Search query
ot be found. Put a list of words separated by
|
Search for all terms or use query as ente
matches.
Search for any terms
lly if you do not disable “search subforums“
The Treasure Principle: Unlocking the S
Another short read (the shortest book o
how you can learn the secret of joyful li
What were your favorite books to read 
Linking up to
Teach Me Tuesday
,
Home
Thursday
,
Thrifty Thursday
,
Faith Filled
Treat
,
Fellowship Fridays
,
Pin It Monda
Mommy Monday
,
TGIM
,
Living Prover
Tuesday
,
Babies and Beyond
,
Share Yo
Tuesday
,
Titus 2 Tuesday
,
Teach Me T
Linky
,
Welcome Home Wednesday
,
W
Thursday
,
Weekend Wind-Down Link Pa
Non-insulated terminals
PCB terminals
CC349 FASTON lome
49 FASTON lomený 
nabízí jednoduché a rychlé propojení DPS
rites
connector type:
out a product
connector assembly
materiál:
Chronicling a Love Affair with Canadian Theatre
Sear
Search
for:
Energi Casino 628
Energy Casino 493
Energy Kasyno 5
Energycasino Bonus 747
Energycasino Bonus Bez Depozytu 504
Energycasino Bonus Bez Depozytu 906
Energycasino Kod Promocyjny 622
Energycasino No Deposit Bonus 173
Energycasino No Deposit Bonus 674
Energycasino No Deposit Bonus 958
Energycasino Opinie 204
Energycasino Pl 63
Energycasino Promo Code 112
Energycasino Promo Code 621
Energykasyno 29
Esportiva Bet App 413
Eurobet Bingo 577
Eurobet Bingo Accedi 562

═══

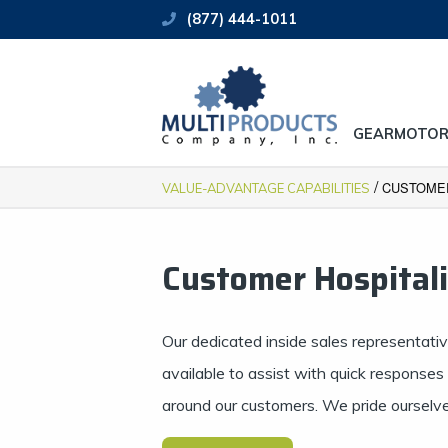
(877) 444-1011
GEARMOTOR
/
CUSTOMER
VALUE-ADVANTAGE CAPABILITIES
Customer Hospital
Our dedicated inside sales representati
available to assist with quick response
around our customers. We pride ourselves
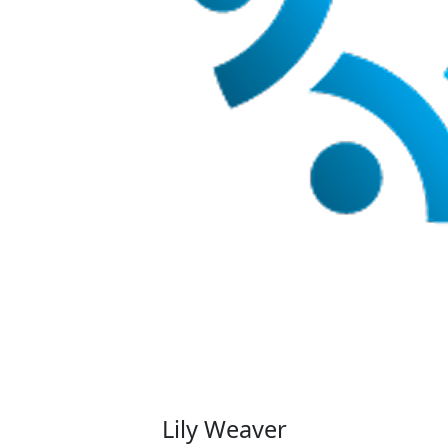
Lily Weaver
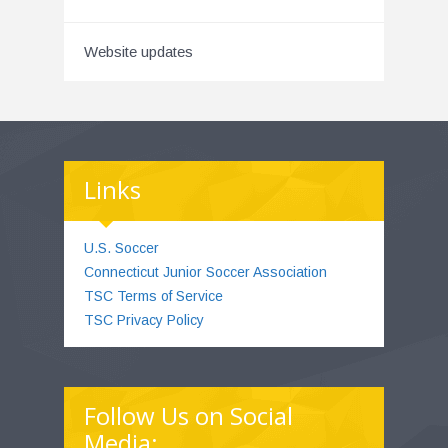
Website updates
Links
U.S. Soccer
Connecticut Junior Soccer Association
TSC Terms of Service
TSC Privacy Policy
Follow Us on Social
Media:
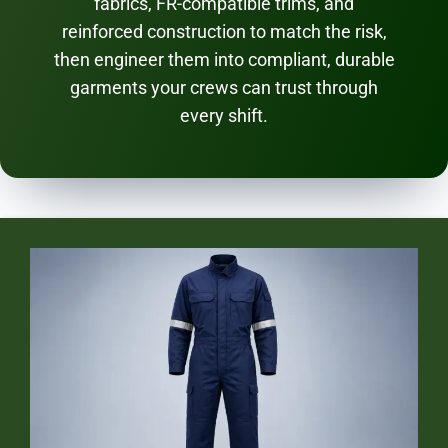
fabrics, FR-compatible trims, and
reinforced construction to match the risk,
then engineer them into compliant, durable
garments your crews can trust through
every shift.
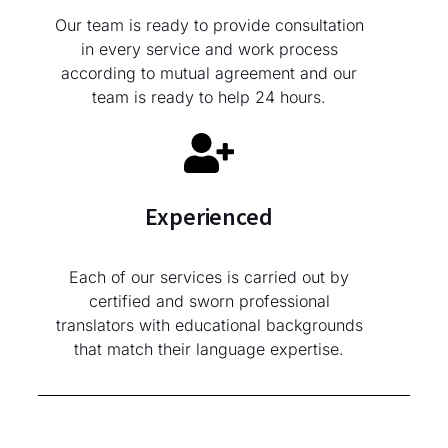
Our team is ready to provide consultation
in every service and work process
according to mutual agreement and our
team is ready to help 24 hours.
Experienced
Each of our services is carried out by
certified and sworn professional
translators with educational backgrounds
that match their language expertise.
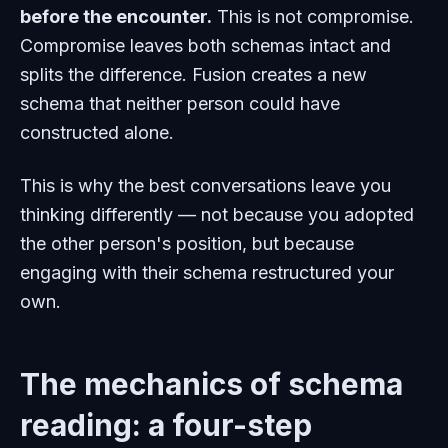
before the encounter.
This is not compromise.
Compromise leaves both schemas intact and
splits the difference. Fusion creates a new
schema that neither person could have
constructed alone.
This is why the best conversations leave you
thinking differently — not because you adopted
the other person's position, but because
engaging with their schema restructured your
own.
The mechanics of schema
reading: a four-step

═══

### Required action
Reproduce the lines of the records starting at the line that contains "(877) 444-1011" and ending at the line that contains "every shift.", with both of those lines included. Leave the pictures out of your answer.

### Solution for this exercise
(877) 444-1011
GEARMOTOR
/
CUSTOMER
VALUE-ADVANTAGE CAPABILITIES
Customer Hospital
Our dedicated inside sales representati
available to assist with quick response
around our customers. We pride ourselves
Lily Weaver
Website updates
Links
U.S. Soccer
Connecticut Junior Soccer Association
TSC Terms of Service
TSC Privacy Policy
Follow Us on Social
Media:
fabrics, FR-compatible trims, and
reinforced construction to match the risk,
then engineer them into compliant, durable
garments your crews can trust through
every shift.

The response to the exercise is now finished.